Be a pioneer. Investing in population health capabilities may actually move a local market toward risk-based payments. Being a first mover can create a definite advantage.

Steps to Take Today

Value-focused population health capabilities can be initiated without breaking the bank. The following initiatives offer strong returns without significant financial outlays:

Integrate with willing physician communities. Use relationships and insider knowledge of the system to coordinate care. Forming well-integrated systems requires strong physician leadership and win-win initiatives to create the trust needed between physicians and hospitals.

Emphasize primary care. Investing in primary care is important for FFS and vital for value-based payments. You may need to assist your primary care physicians to become patient-centered medical home (PCMH) certified. High functioning medical homes save lives and reduce unnecessary costs.

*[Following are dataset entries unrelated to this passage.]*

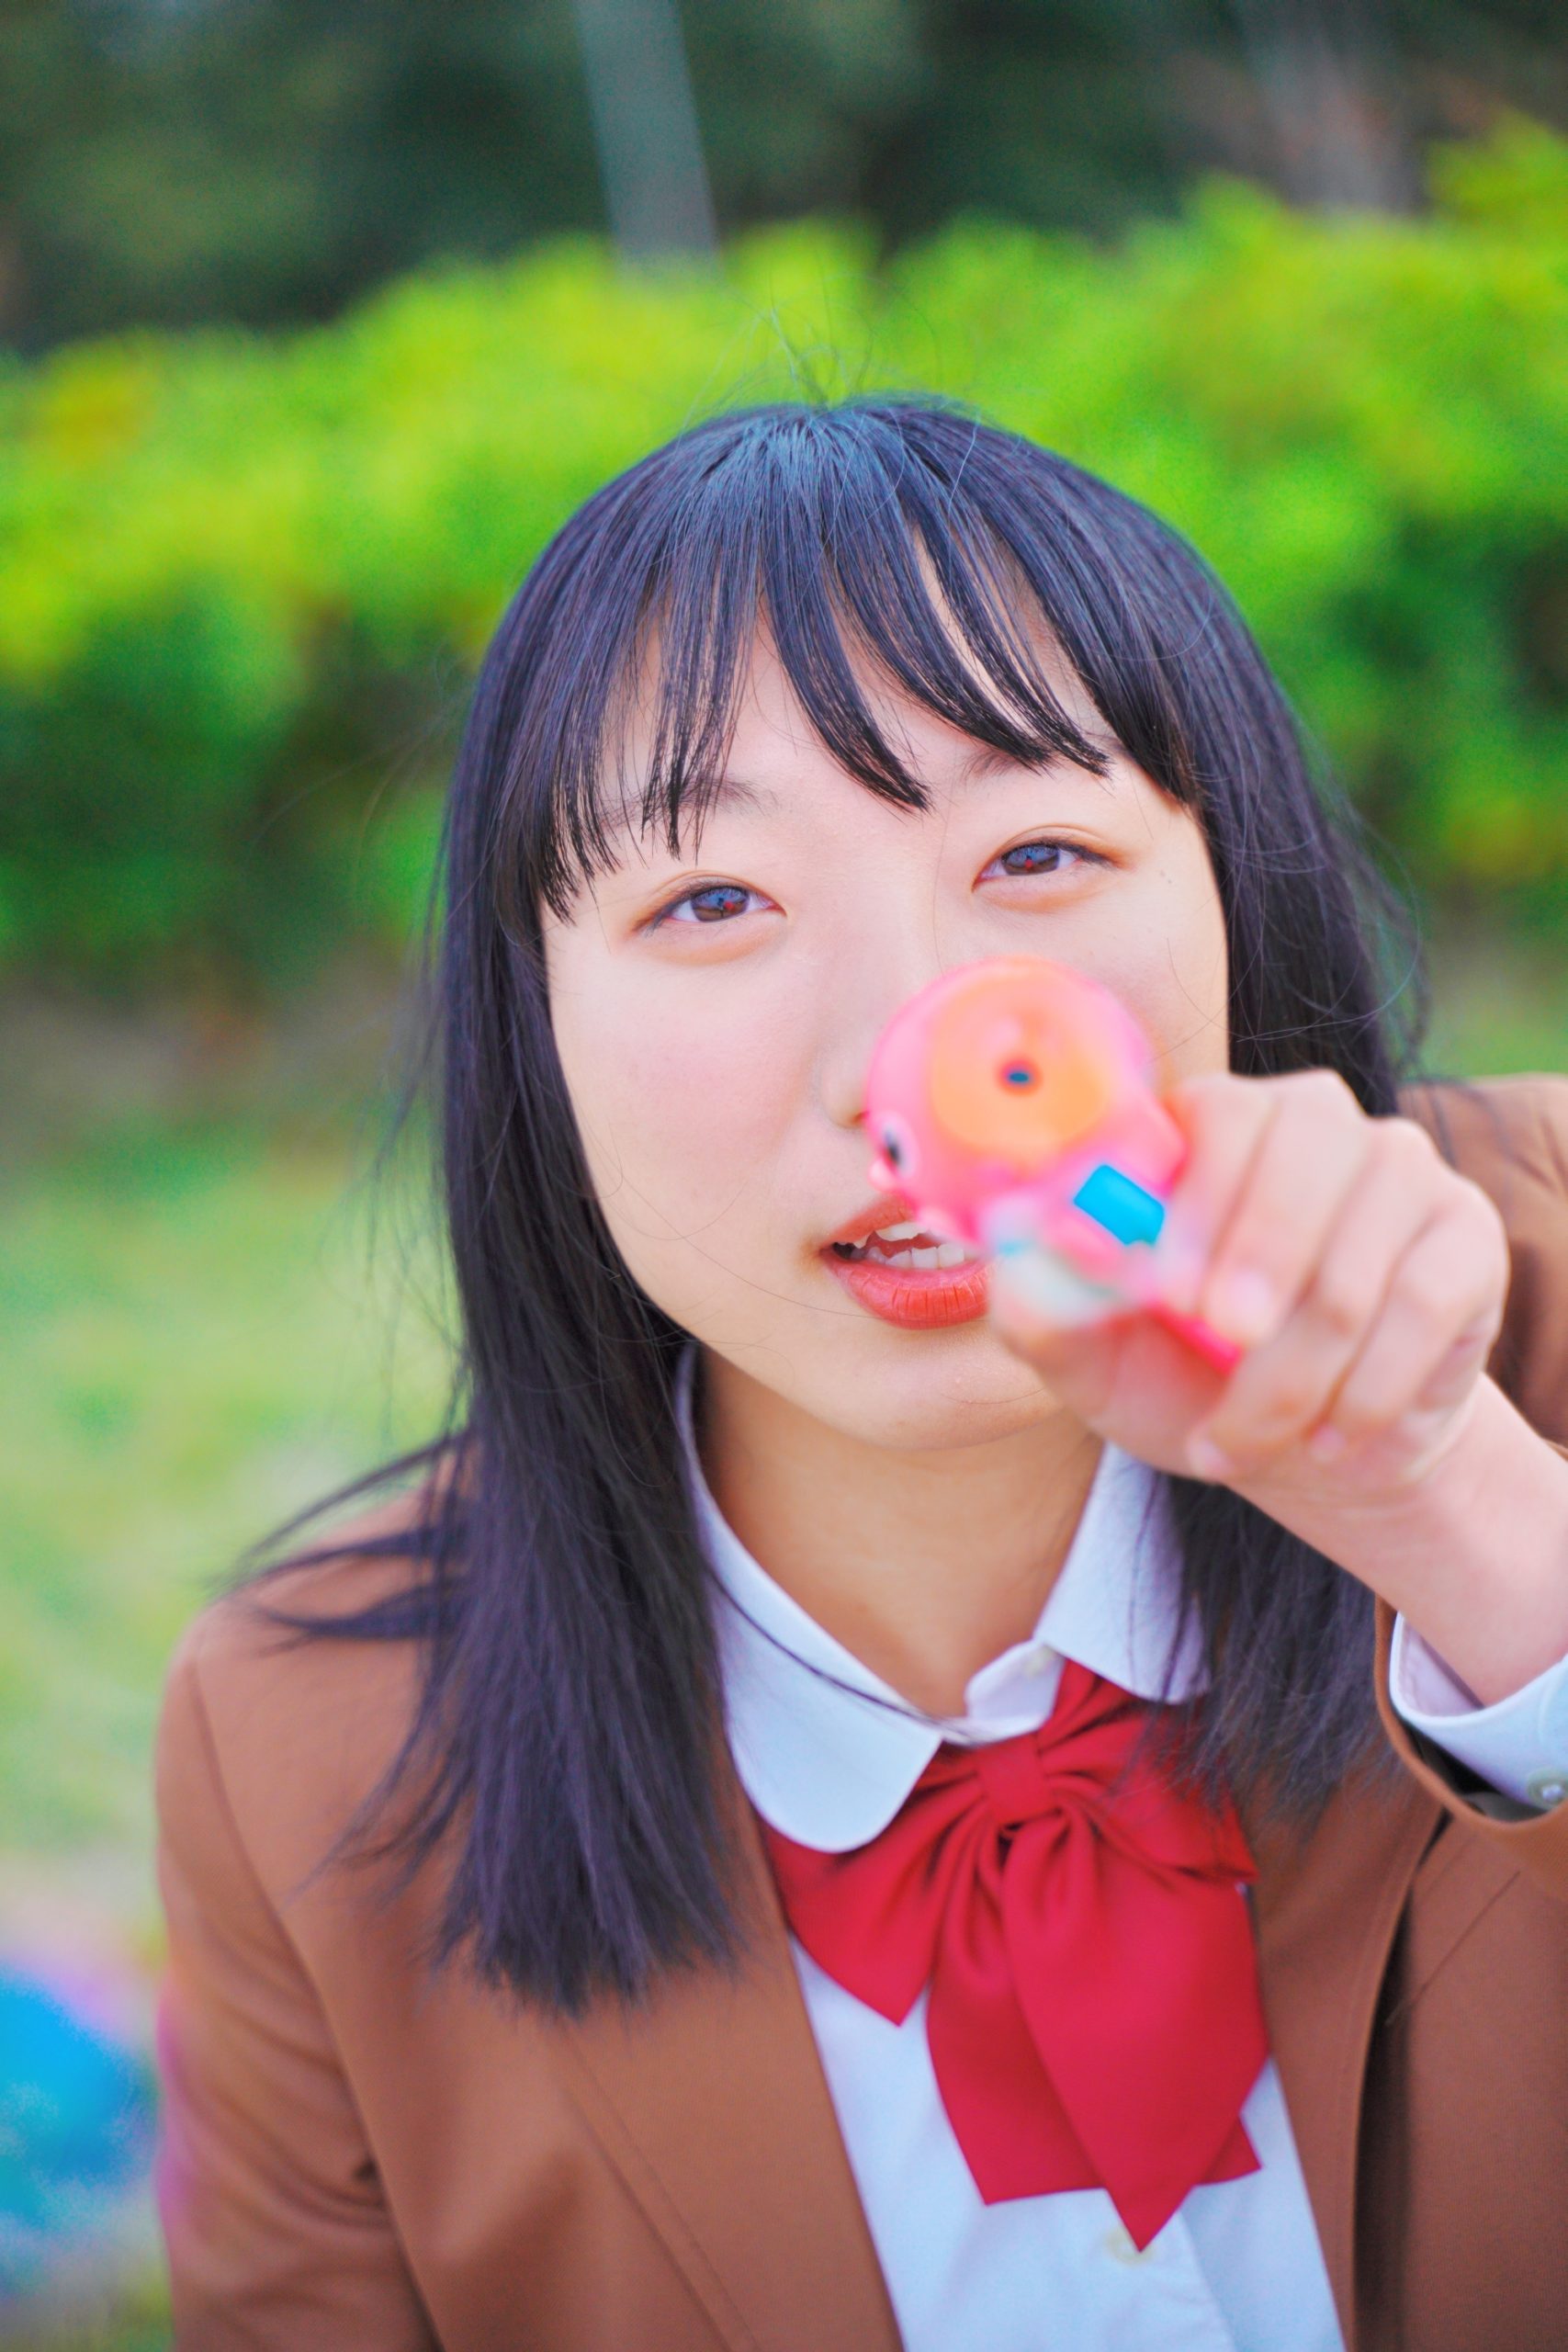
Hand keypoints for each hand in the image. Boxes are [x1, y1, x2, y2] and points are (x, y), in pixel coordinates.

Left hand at [993, 1065, 1507, 1504]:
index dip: (1193, 1196)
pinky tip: (1330, 1437)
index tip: (1165, 1286)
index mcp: (1207, 1127)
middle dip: (1257, 1261)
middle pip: (1299, 1153)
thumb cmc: (1186, 1384)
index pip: (1209, 1113)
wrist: (1306, 1448)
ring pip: (1352, 1260)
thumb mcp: (1095, 1365)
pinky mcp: (1464, 1235)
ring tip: (1244, 1442)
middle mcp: (1309, 1121)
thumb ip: (1043, 1309)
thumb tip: (1016, 1251)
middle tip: (1224, 1342)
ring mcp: (1397, 1170)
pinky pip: (1422, 1304)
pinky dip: (1366, 1392)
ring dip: (1294, 1375)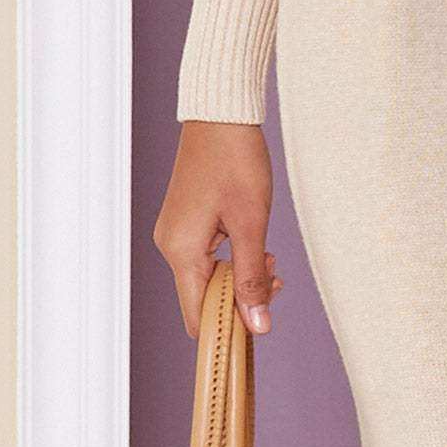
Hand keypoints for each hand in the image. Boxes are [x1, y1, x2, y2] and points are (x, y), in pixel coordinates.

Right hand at [153, 119, 284, 340]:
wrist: (222, 116)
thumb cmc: (236, 161)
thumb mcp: (252, 224)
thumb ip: (252, 277)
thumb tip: (257, 325)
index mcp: (181, 251)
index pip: (197, 315)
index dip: (226, 330)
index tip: (260, 327)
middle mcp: (171, 246)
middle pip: (203, 298)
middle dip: (241, 298)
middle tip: (275, 278)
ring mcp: (176, 233)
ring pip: (208, 277)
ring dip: (240, 277)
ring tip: (268, 255)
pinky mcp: (186, 223)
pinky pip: (206, 257)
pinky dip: (232, 260)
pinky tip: (255, 245)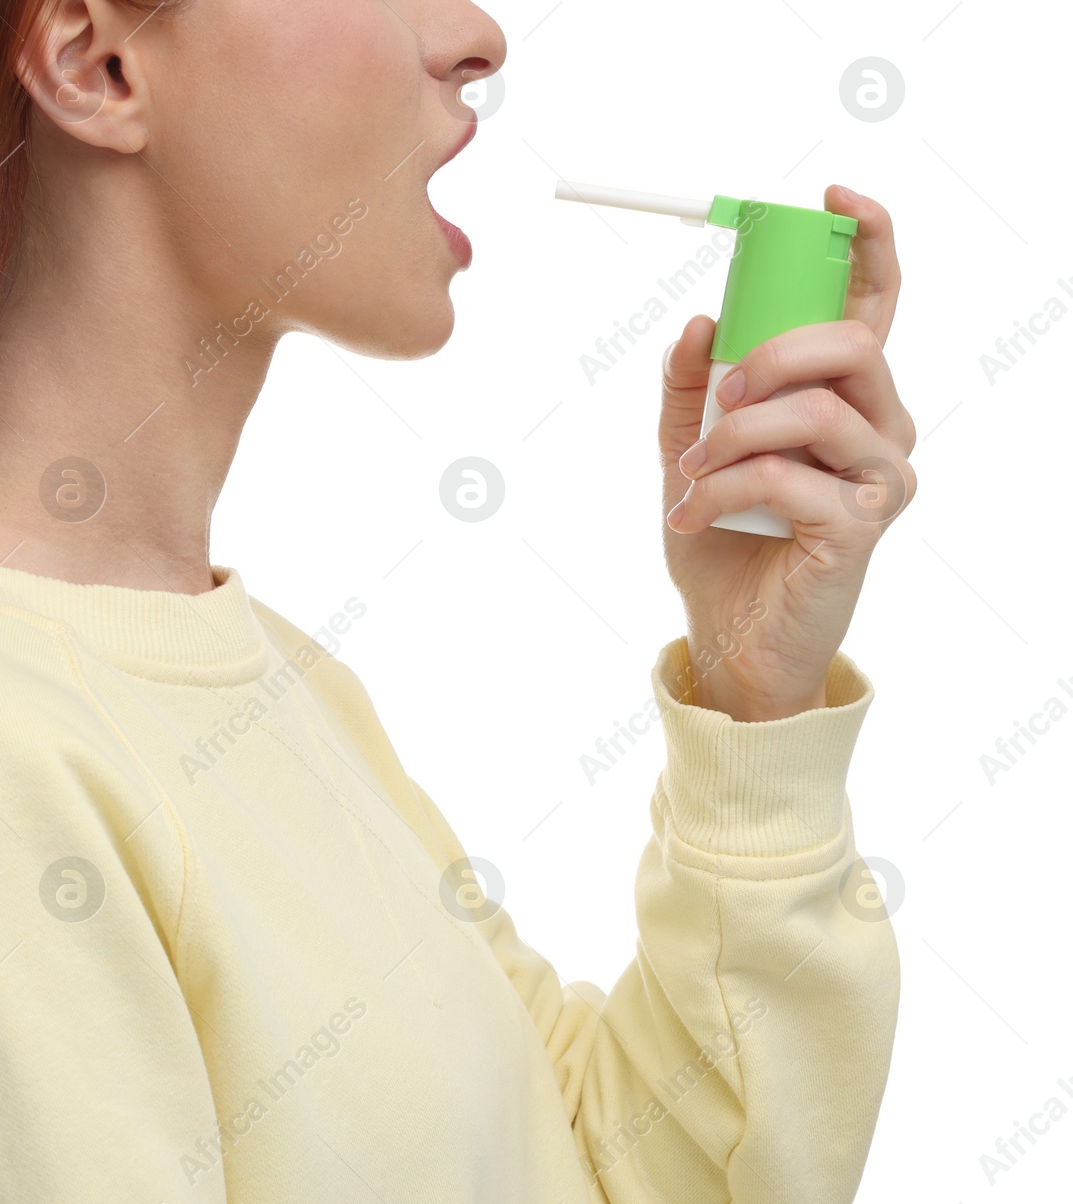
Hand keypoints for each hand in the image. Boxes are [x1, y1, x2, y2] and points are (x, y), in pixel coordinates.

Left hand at [657, 185, 917, 721]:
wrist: (732, 638)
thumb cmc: (724, 542)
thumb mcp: (690, 452)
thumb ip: (693, 390)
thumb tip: (698, 322)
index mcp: (846, 396)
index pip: (875, 304)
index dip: (868, 240)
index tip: (829, 197)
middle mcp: (881, 426)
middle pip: (851, 343)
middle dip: (771, 354)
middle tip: (718, 395)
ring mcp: (883, 475)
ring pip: (813, 409)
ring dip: (730, 435)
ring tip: (689, 473)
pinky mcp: (864, 524)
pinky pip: (781, 474)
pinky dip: (719, 488)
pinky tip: (691, 514)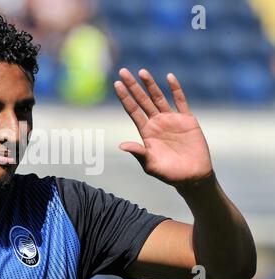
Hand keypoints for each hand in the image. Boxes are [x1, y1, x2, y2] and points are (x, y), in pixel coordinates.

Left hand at [114, 68, 212, 186]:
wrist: (192, 176)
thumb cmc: (169, 173)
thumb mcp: (150, 164)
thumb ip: (138, 153)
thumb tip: (121, 146)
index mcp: (146, 132)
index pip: (133, 110)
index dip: (125, 97)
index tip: (116, 84)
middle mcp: (156, 122)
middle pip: (142, 100)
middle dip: (133, 86)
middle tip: (123, 71)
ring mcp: (171, 120)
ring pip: (158, 98)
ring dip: (150, 85)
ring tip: (142, 71)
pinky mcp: (187, 120)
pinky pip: (180, 101)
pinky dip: (175, 89)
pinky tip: (169, 77)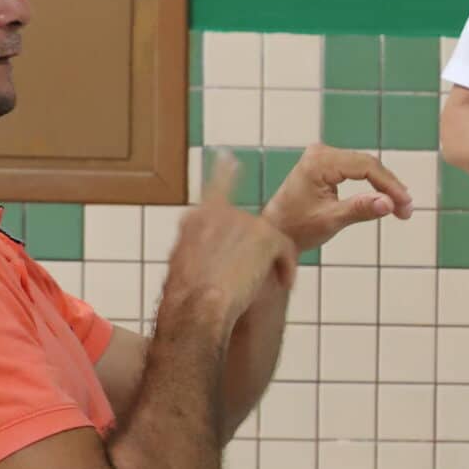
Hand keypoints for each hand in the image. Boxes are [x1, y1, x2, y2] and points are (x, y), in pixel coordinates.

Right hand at [166, 154, 297, 323]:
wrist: (198, 309)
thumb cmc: (187, 301)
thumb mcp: (181, 267)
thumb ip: (193, 249)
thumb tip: (198, 249)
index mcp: (196, 219)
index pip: (213, 187)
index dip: (223, 173)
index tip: (228, 159)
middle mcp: (219, 213)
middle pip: (249, 224)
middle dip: (256, 249)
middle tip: (255, 274)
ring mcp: (242, 221)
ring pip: (269, 237)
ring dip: (273, 260)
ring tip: (272, 282)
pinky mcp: (264, 235)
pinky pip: (285, 248)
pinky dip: (287, 266)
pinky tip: (284, 282)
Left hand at [262, 143, 411, 252]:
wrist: (274, 232)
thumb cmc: (296, 228)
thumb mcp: (330, 220)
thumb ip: (360, 209)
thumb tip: (390, 204)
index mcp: (319, 162)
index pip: (366, 167)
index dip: (390, 185)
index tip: (405, 205)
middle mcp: (321, 153)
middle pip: (368, 164)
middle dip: (390, 187)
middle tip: (407, 211)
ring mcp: (322, 156)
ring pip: (365, 167)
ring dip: (384, 186)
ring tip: (401, 208)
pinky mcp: (325, 165)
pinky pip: (356, 170)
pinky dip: (372, 185)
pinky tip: (386, 198)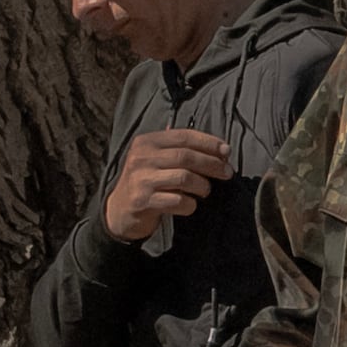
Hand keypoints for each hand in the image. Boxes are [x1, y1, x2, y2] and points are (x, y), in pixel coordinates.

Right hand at [104, 126, 234, 245]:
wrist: (119, 210)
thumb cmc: (147, 182)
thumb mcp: (155, 158)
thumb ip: (179, 149)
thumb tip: (221, 148)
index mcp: (146, 142)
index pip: (183, 136)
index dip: (209, 143)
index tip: (227, 152)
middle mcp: (142, 158)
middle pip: (186, 156)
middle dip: (212, 164)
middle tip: (227, 173)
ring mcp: (141, 180)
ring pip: (185, 178)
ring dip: (203, 185)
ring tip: (205, 190)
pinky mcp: (143, 202)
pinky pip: (178, 201)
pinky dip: (190, 204)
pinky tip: (190, 204)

Establish population health data systems. Successful organizations must know their highest cost and sickest patients and proactively support disease management for those patients outside of FFS encounters. Integrating claims data and clinical data gives physicians and administrative leaders a comprehensive view of outcomes and cost. Physicians like to see that data longitudinally and view it in comparison to their peers.

Develop disease management programs. Assigning disease managers to the top 5 percent of sickest patients pays great dividends in improving outcomes and reducing the two most costly events in health care: hospital admissions/readmissions and emergency department visits. 


Carl Couch, MD, MMM, is the chief medical officer at nThrive.